The child herein was intelligent enough to know her age.  Her mother confirmed her age that she was aged seven and a half years at the time of defilement.  There was thereby credible evidence that the girl was aged seven and a half years.

23. The appellant complained that the trial court did not issue him with copies of witness statements, copy of charge sheet and proceedings to enable him to prepare for his case.

Article 50(2) of the Constitution of Kenya 2010 provides that every accused person has the right to a fair trial which includes the right to have adequate time and facilities to prepare a defence.  The right to be provided with facilities to prepare for a defence encompasses the right to be supplied with copies of the charge sheet, witness statements and copy of proceedings.  However an accused person has the liberty to invoke this right in court.  Where an accused person does not do so the court can assume that he has waived that right.  In this case the appellant did not demand to be provided with copies of the documents.  The court could not have known that he did not have the copies of the documents when he did not request for them from the court.  The appellant cross-examined the witnesses at length.  He was therefore not prejudiced by the lack of the documents or otherwise.

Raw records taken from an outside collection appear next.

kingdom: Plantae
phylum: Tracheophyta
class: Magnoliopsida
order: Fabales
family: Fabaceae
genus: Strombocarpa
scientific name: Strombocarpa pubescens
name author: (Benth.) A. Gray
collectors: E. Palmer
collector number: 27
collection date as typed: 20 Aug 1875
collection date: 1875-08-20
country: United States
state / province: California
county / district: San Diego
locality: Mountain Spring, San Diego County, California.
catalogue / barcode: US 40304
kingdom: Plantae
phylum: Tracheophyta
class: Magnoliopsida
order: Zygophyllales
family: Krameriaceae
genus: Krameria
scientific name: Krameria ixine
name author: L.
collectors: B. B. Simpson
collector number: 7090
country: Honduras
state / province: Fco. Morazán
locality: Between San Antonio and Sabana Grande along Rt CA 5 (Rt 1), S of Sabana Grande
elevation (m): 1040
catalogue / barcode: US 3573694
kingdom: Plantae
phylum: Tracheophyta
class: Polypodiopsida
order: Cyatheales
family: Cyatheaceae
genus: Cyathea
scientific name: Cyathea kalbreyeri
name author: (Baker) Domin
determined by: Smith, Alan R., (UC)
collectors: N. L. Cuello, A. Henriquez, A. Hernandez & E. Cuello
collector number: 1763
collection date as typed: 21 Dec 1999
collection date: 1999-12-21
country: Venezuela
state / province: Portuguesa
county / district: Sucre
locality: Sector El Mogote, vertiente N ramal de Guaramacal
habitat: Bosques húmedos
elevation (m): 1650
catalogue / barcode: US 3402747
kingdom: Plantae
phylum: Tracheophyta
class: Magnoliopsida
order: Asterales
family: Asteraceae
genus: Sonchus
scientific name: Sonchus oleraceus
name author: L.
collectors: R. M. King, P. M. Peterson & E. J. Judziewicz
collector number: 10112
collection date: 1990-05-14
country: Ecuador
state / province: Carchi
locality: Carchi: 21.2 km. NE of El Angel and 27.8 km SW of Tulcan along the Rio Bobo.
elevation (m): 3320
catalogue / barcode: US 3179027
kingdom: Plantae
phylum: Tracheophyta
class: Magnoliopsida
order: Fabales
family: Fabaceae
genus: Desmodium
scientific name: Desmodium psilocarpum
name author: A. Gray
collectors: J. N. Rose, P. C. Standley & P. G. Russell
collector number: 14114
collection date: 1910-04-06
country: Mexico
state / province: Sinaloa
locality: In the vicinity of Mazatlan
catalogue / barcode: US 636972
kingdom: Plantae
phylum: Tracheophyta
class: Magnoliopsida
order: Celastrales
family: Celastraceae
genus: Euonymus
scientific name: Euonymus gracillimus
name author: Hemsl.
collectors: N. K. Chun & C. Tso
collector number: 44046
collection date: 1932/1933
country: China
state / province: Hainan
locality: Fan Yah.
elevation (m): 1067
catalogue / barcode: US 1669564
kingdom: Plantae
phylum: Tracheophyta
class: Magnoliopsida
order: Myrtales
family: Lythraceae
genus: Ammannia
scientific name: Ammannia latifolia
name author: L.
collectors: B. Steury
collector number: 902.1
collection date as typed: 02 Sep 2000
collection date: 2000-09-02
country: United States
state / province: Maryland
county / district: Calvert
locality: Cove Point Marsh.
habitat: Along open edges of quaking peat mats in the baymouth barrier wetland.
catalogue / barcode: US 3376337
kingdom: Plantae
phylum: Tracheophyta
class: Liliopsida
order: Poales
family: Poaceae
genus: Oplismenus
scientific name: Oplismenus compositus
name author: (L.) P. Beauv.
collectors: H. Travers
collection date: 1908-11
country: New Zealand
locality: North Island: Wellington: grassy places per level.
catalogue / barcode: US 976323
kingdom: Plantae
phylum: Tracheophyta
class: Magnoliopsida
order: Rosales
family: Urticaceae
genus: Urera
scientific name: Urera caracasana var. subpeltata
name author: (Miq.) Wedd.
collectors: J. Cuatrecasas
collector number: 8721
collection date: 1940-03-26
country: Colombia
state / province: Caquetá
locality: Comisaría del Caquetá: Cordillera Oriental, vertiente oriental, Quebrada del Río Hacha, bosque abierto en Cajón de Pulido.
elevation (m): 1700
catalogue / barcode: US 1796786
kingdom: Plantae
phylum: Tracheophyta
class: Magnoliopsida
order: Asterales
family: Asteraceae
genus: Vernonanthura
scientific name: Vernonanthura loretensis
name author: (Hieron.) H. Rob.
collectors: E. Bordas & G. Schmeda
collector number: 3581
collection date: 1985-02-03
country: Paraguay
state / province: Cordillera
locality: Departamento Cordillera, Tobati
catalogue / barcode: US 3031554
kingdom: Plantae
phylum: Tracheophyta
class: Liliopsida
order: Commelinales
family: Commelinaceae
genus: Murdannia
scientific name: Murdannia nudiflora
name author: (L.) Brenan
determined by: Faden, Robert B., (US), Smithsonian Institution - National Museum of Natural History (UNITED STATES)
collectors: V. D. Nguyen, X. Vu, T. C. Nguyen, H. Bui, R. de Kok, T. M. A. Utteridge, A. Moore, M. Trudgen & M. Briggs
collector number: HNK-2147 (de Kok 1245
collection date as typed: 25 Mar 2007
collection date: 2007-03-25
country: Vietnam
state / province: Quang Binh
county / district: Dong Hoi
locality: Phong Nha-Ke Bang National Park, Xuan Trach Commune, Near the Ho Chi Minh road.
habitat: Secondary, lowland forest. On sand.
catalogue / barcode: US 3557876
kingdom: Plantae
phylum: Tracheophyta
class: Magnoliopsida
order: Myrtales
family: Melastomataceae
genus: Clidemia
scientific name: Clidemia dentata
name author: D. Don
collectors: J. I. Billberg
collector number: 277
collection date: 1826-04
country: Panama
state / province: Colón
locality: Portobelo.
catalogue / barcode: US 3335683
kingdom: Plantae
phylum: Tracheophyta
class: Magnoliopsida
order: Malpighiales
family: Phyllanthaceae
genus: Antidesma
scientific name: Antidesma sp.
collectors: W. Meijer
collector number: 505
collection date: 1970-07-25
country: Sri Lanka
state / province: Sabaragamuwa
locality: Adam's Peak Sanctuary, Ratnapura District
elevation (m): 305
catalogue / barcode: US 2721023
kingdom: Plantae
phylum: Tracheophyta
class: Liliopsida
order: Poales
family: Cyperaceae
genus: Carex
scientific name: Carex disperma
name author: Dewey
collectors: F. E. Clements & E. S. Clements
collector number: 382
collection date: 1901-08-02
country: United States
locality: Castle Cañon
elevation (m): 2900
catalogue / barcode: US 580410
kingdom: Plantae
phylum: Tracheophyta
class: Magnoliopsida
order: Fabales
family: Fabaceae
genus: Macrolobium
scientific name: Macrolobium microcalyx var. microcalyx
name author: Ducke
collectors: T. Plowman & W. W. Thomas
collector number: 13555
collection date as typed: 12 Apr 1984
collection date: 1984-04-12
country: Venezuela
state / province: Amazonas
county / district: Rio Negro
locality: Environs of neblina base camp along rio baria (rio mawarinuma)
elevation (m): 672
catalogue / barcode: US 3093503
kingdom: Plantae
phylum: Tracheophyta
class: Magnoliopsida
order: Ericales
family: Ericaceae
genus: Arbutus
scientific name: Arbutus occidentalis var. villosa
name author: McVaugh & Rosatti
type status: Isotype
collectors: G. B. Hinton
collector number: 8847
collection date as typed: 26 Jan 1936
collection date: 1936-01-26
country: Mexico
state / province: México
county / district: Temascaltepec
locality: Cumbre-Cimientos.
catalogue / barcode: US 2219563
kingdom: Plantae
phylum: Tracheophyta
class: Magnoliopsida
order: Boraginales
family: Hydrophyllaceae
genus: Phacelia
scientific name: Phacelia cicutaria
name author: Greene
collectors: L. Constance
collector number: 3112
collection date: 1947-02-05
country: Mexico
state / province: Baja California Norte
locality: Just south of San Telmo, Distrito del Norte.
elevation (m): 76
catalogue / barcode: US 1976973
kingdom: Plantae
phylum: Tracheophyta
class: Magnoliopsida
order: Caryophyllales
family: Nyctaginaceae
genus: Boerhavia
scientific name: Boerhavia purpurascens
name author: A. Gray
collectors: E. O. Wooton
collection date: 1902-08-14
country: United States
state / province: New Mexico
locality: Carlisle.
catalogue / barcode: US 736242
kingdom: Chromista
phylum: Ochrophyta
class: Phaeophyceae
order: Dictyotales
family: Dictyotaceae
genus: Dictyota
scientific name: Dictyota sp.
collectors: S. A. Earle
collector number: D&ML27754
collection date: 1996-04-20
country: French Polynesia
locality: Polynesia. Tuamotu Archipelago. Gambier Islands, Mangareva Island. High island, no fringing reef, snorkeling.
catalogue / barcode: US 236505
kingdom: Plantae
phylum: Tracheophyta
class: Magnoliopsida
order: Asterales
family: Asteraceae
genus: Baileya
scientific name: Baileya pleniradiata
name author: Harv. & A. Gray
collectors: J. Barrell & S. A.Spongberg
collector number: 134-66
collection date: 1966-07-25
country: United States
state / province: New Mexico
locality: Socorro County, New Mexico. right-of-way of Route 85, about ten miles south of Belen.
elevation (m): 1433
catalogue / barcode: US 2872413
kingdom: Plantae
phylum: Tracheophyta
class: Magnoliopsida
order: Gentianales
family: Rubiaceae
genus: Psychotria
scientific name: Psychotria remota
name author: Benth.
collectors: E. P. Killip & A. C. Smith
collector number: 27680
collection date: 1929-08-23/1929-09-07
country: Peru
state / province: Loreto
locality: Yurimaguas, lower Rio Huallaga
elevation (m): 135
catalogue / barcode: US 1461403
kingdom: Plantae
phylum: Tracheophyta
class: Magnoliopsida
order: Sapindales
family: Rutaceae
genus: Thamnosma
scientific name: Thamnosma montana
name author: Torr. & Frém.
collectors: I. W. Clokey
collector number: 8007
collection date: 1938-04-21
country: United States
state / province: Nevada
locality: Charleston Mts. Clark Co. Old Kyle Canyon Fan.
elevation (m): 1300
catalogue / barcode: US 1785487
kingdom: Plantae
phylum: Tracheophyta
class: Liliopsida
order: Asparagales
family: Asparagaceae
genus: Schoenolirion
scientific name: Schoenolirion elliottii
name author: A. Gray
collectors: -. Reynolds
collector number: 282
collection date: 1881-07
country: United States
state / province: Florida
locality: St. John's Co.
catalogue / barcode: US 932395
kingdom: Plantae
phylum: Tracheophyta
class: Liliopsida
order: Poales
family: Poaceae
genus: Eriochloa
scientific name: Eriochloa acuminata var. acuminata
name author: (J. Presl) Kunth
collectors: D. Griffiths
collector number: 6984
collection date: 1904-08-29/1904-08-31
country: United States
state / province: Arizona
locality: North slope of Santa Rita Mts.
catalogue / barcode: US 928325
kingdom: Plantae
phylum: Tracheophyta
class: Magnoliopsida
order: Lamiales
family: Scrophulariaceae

24. There was corroborative evidence from the complainant, B PW2, the complainant’s mother PW3, the clinical officer PW4 and the investigating officer PW6 that the appellant defiled the complainant. B PW2 saw the appellant at the scene of the offence.  The clinical officer found the complainant with a torn hymen.  The dress and the pant that the complainant was wearing at the time were blood stained.  The evidence against the appellant was water tight that he defiled the complainant.  The appeal ought to be dismissed.

23.  The complainant was aged seven and a half years at the time that she was defiled by the appellant.  The minimum sentence provided by section 8(1) as read with section 8(2) of the Sexual Offences Act for the commission of the offence of defilement where the victim is aged 11 years and below is imprisonment for life.  The appellant was given the minimum sentence of imprisonment for life.  The sentence was thereby lawful.

In the final end the appeal against both conviction and sentence is unmerited.  The appeal is accordingly dismissed.

Delivered, dated and signed at Kakamega this 19th day of October, 2017.

J. NJAGI

JUDGE

In the presence of:

Jamsumba  -  for respondent/State

George -  court assistant

Appellant   -   present

14 days right of appeal

Appellant¨ I apply to be supplied with a copy of the judgment.

Court:  A copy of the judgment to issue to the appellant.